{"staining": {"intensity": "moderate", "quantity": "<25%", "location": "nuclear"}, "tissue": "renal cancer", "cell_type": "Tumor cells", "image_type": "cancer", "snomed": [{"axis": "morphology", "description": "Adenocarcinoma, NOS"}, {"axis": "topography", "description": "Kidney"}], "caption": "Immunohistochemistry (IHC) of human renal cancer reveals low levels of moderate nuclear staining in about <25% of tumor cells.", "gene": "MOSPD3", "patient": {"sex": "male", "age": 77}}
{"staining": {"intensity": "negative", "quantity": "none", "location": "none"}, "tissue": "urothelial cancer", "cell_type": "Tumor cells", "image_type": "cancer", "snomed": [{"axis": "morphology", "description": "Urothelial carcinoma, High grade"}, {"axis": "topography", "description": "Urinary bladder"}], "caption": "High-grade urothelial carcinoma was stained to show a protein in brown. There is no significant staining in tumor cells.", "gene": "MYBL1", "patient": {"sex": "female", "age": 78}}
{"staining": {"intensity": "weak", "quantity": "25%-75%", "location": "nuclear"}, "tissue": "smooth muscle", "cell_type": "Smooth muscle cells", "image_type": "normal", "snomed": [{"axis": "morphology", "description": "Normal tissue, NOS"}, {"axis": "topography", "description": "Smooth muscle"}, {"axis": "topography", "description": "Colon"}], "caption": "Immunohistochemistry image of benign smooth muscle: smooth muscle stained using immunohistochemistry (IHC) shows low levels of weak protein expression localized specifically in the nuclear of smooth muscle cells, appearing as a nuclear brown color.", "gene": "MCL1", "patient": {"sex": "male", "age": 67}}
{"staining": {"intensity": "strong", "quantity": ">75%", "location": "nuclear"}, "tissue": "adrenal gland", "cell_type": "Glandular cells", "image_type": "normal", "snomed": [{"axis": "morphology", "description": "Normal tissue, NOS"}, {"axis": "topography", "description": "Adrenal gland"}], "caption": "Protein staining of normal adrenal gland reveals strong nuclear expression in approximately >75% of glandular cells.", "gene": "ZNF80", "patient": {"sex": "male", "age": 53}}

— WHAT YOU SHOULD DO —
Return the listing above exactly, line for line.

— TASK RESULT —
{"staining": {"intensity": "moderate", "quantity": "<25%", "location": "nuclear"}, "tissue": "renal cancer", "cell_type": "Tumor cells", "image_type": "cancer", "snomed": [{"axis": "morphology", "description": "Adenocarcinoma, NOS"}, {"axis": "topography", "description": "Kidney"}], "caption": "Immunohistochemistry (IHC) of human renal cancer reveals low levels of moderate nuclear staining in about <25% of tumor cells.", "gene": "MOSPD3", "patient": {"sex": "male", "age": 77}}
{"staining": {"intensity": "negative", "quantity": "none", "location": "none"}, "tissue": "urothelial cancer", "cell_type": "Tumor cells", "image_type": "cancer", "snomed": [{"axis": "morphology", "description": "Urothelial carcinoma, High grade"}, {"axis": "topography", "description": "Urinary bladder"}], "caption": "High-grade urothelial carcinoma was stained to show a protein in brown. There is no significant staining in tumor cells.", "gene": "MYBL1", "patient": {"sex": "female", "age": 78}}
{"staining": {"intensity": "weak", "quantity": "25%-75%", "location": "nuclear"}, "tissue": "smooth muscle", "cell_type": "Smooth muscle cells", "image_type": "normal", "snomed": [{"axis": "morphology", "description": "Normal tissue, NOS"}, {"axis": "topography", "description": "Smooth muscle"}, {"axis": "topography", "description": "Colon"}], "caption": "Immunohistochemistry image of benign smooth muscle: smooth muscle stained using immunohistochemistry (IHC) shows low levels of weak protein expression localized specifically in the nuclear of smooth muscle cells, appearing as a nuclear brown color.", "gene": "MCL1", "patient": {"sex": "male", "age": 67}}
{"staining": {"intensity": "strong", "quantity": ">75%", "location": "nuclear"}, "tissue": "adrenal gland", "cell_type": "Glandular cells", "image_type": "normal", "snomed": [{"axis": "morphology", "description": "Normal tissue, NOS"}, {"axis": "topography", "description": "Adrenal gland"}], "caption": "Protein staining of normal adrenal gland reveals strong nuclear expression in approximately >75% of glandular cells.", "gene": "ZNF80", "patient": {"sex": "male", "age": 53}}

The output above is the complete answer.